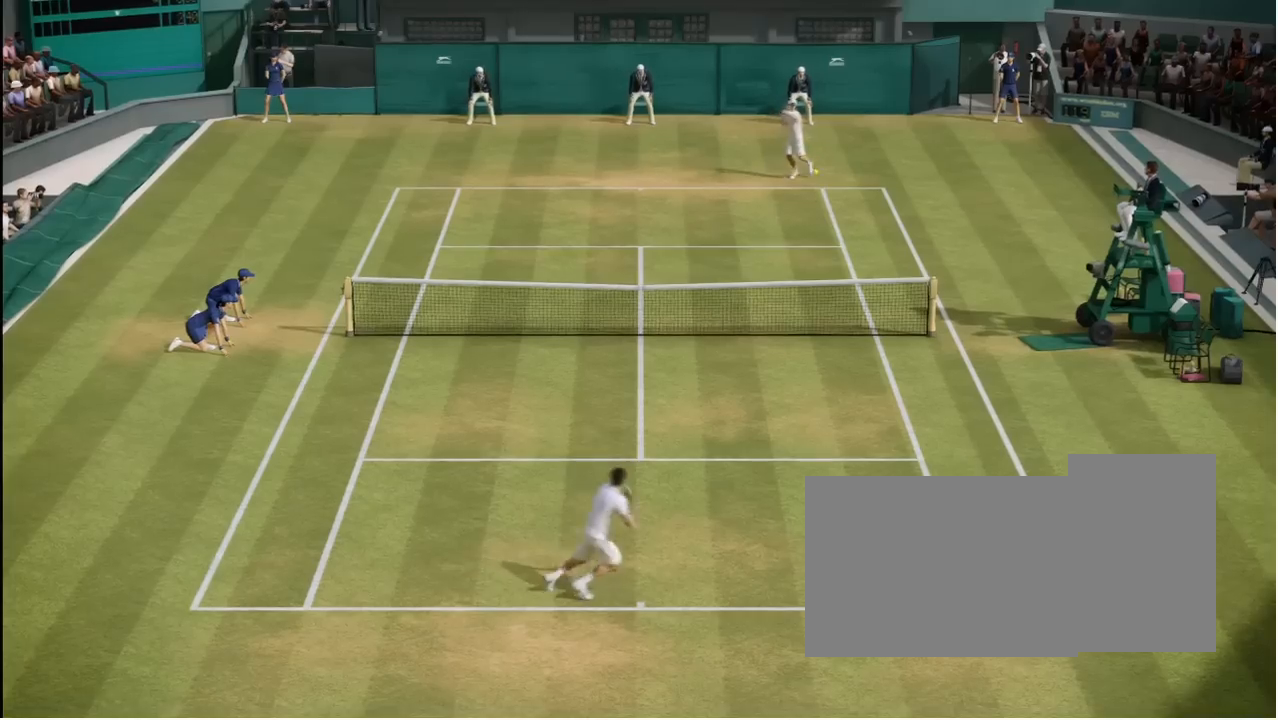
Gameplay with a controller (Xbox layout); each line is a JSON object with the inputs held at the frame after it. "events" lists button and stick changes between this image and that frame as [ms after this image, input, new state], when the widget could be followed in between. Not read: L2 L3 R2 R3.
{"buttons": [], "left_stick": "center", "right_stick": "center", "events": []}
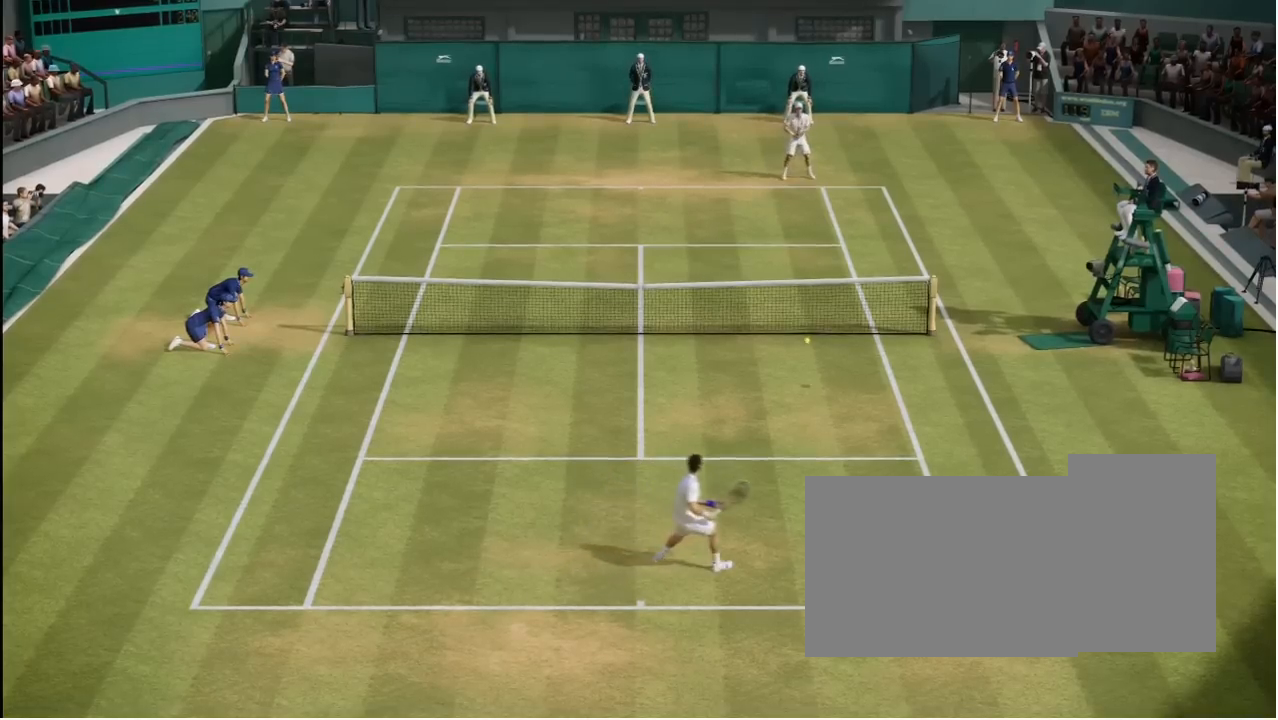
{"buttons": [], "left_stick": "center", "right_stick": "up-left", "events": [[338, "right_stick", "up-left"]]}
---
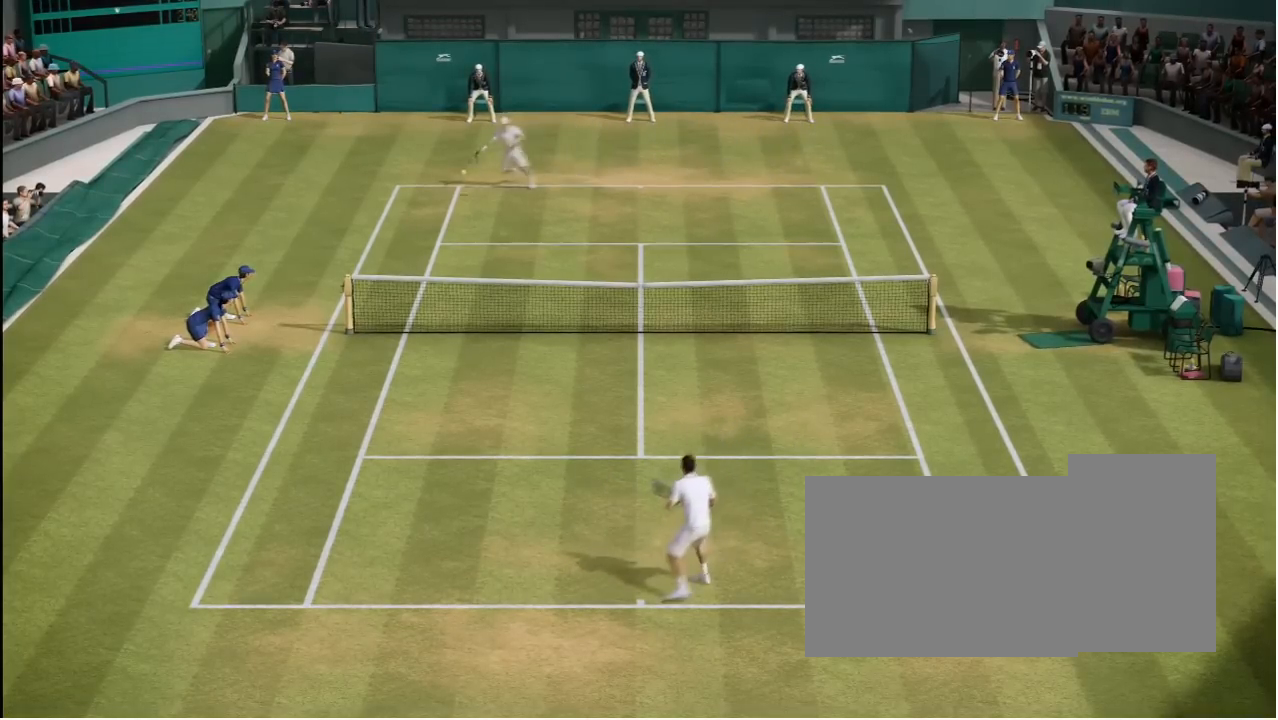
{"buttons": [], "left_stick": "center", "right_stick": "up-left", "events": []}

> [Exercise directions]
Report the number of lines in the listing that include the string "buttons"; give nothing but the number.

> [Output for this exercise]
3